Assessing risks of therapy can be more difficult. To properly assess risks, one must have a clear understanding of risks imposed by the underlying disease and how that risk might be counterbalanced by therapeutic interventions. Acceptable risk profiles of pharmaceuticals used to treat potentially lethal cancers are quite distinct from those associated with treatment of milder conditions such as hypertension or hypercholesterolemia.
By convention, one of the key ways that risks of therapy are conveyed is by using tables that capture frequencies of adverse events (AEs). These AE tables are part of virtually all major clinical trials, and such data are frequently presented in package inserts that accompany regulatory approval. There are many attributes for this system, pioneered by the National Cancer Institute, but the deficits are not commonly discussed.
Current AE tables are restricted to the grade and frequency of events within the trial population, but there is no reporting that allows discernment of either the kinetics or the duration of these events. Thus, the current commonly used AE tabular approach that focuses on frequency has significant deficiencies that impair proper assessment of the risks that occur as a consequence of cancer therapies.
Imagine that a “Drug A” and an underlying disease both are associated with fatigue. Imagine that patients treated with “Drug A” experience moderate (grade 2) fatigue 1 week after starting therapy and that this fatigue persists (continuously) for 1 year. In the same trial, a similar number of patients received placebo. These individuals initially experience no fatigue; however, as their underlying disease progresses, grade 2 fatigue becomes notable during the last month of observation.
If a typical current AE table were to be constructed, both the placebo and “Drug A” might appear to have a similar frequency of the adverse event, and one could reasonably conclude that placebo and “Drug A” had similar fatigue‐inducing properties. In truth, however, one group of patients has a persistent drug‐induced effect, whereas the other group has suffered transient fatigue consequent to disease progression.
Another example, just for heuristic discussions, would be nausea. After chemotherapy, a transient grade 1 nausea may have little impact on quality of life. However, with an oral medication, a persistent grade 1 nausea that occurs every day for 24 hours a day is very different. Again, in the current tabular AE reporting schema, the adverse event rate would appear to be similar but the actual effects perceived by the patient would be very different.
As clinicians and regulators consider the risk and benefits of therapy, it would be optimal to have a better representation of the AEs profile than currently provided. Perhaps a straightforward solution would be to simply capture the duration of graded AEs in a quantitative fashion. This is distinct from kinetics but would solve some, but not all, problems associated with current AE tables.
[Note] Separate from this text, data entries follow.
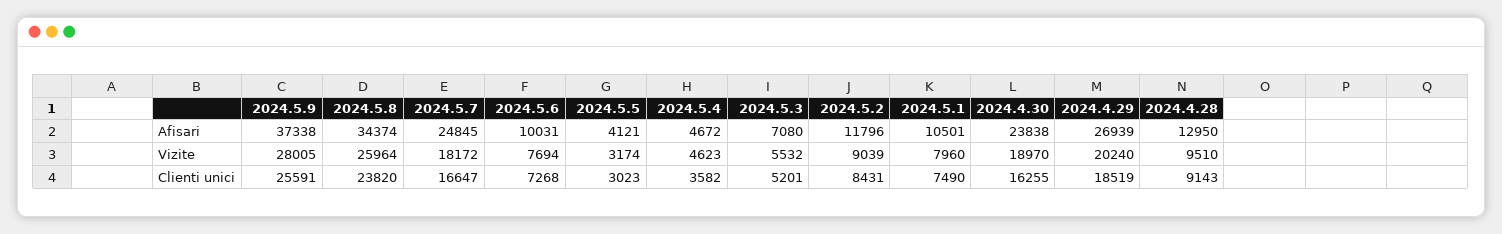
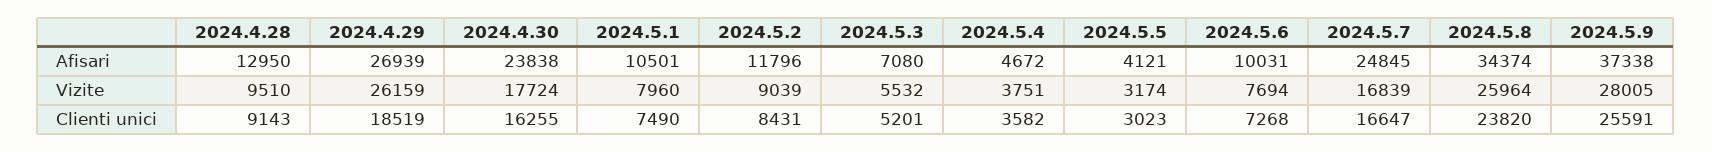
  {
    "2024.5.9": {
      "Afisari": 37338,
      "Vizite": 28005,
      "Clienti unici": 25591
    },
    "2024.5.8": {
      "Afisari": 34374,
      "Vizite": 25964,
      "Clienti unici": 23820
    },
    "2024.5.7": {
      "Afisari": 24845,
-     "Vizite": 18172,
+     "Vizite": 16839,
      "Clienti unici": 16647
    },
    "2024.5.6": {
      "Afisari": 10031,
      "Vizite": 7694,
      "Clienti unici": 7268
    },
    "2024.5.5": {
      "Afisari": 4121,
      "Vizite": 3174,
      "Clienti unici": 3023
    },
    "2024.5.4": {
      "Afisari": 4672,
-     "Vizite": 4623,
+     "Vizite": 3751,
      "Clienti unici": 3582
    },
    "2024.5.3": {
      "Afisari": 7080,
      "Vizite": 5532,
      "Clienti unici": 5201
    },
    "2024.5.2": {
      "Afisari": 11796,
      "Vizite": 9039,
      "Clienti unici": 8431
    },
    "2024.5.1": {
      "Afisari": 10501,
      "Vizite": 7960,
      "Clienti unici": 7490
    },
    "2024.4.30": {
      "Afisari": 23838,
-     "Vizite": 18970,
+     "Vizite": 17724,
      "Clienti unici": 16255
    },
    "2024.4.29": {
      "Afisari": 26939,
-     "Vizite": 20240,
+     "Vizite": 26159,
      "Clienti unici": 18519
    },
    "2024.4.28": {
      "Afisari": 12950,
      "Vizite": 9510,
      "Clienti unici": 9143
    }
  }

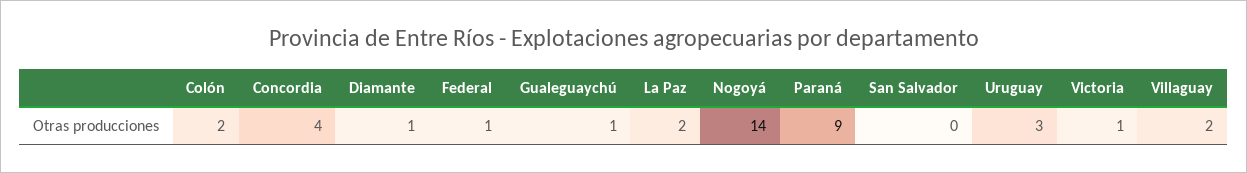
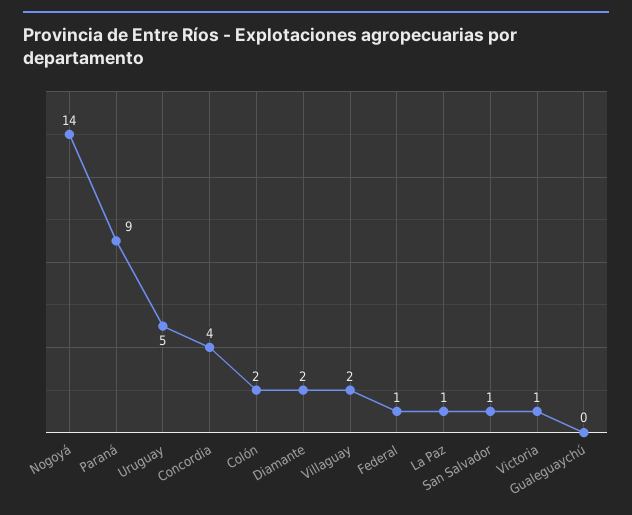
  {
    "Colón": 2,
    "Concordia": 4,
-   "Diamante": 1,
+   "Diamante": 2,
    "Federal": 1,
-   "Gualeguaychú": 1,
+   "Gualeguaychú": 0,
-   "La Paz": 2,
+   "La Paz": 1,
    "Nogoyá": 14,
    "Paraná": 9,
-   "San Salvador": 0,
+   "San Salvador": 1,
-   "Uruguay": 3,
+   "Uruguay": 5,
    "Victoria": 1,
    "Villaguay": 2
  }

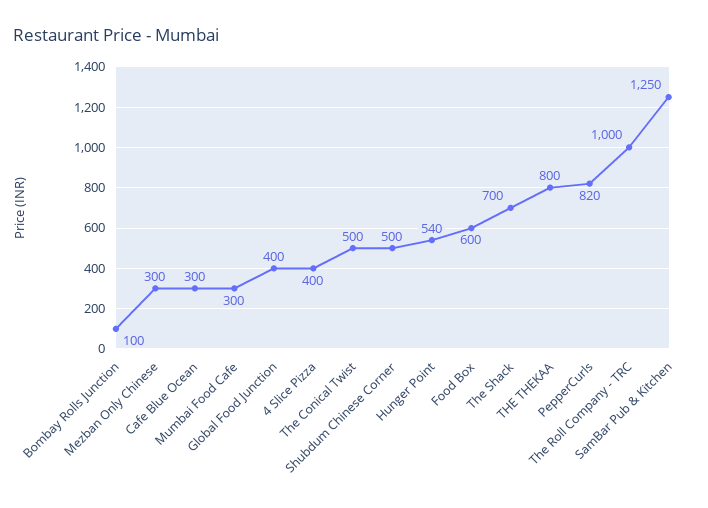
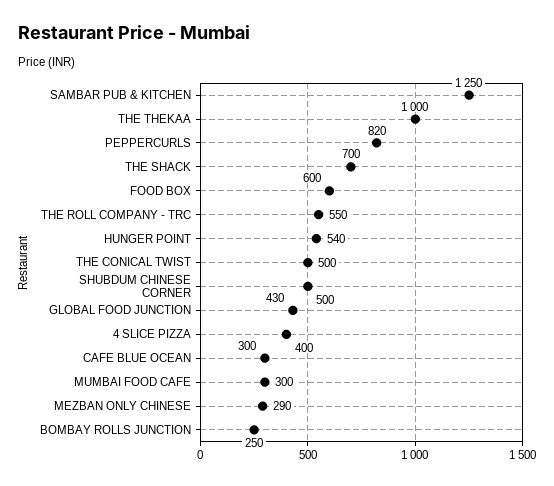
  {
-   "Bombay Rolls Junction": 100,
+   "Bombay Rolls Junction": 250,
-   "Mezban Only Chinese": 300,
+   "Mezban Only Chinese": 290,
    "Cafe Blue Ocean": 300,
    "Mumbai Food Cafe": 300,
-   "Global Food Junction": 400,
+   "Global Food Junction": 430,
    "4 Slice Pizza": 400,
    "The Conical Twist": 500,
    "Shubdum Chinese Corner": 500,
    "Hunger Point": 540,
    "Food Box": 600,
    "The Shack": 700,
-   "THE THEKAA": 800,
+   "THE THEKAA": 1000,
    "PepperCurls": 820,
-   "The Roll Company - TRC": 1000,
+   "The Roll Company - TRC": 550,
    "SamBar Pub & Kitchen": 1250
  }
If the duration of AEs were represented by grade, the current tables would have more complexity, but also more accuracy. For small trials, one could also envision “swimmer's plots” or “spider plots” for various grades of AEs, similar to those now commonly used to communicate individual duration of responses and time to progression.
Taken together, it is time to reconsider the overly simplistic AE table that served oncology well during the chemotherapy era. Communication of AE duration and kinetics can improve the assessment of risks during clinical trials and ultimately lead to better clinical decision‐making.
Disclosures
The author indicated no financial relationships.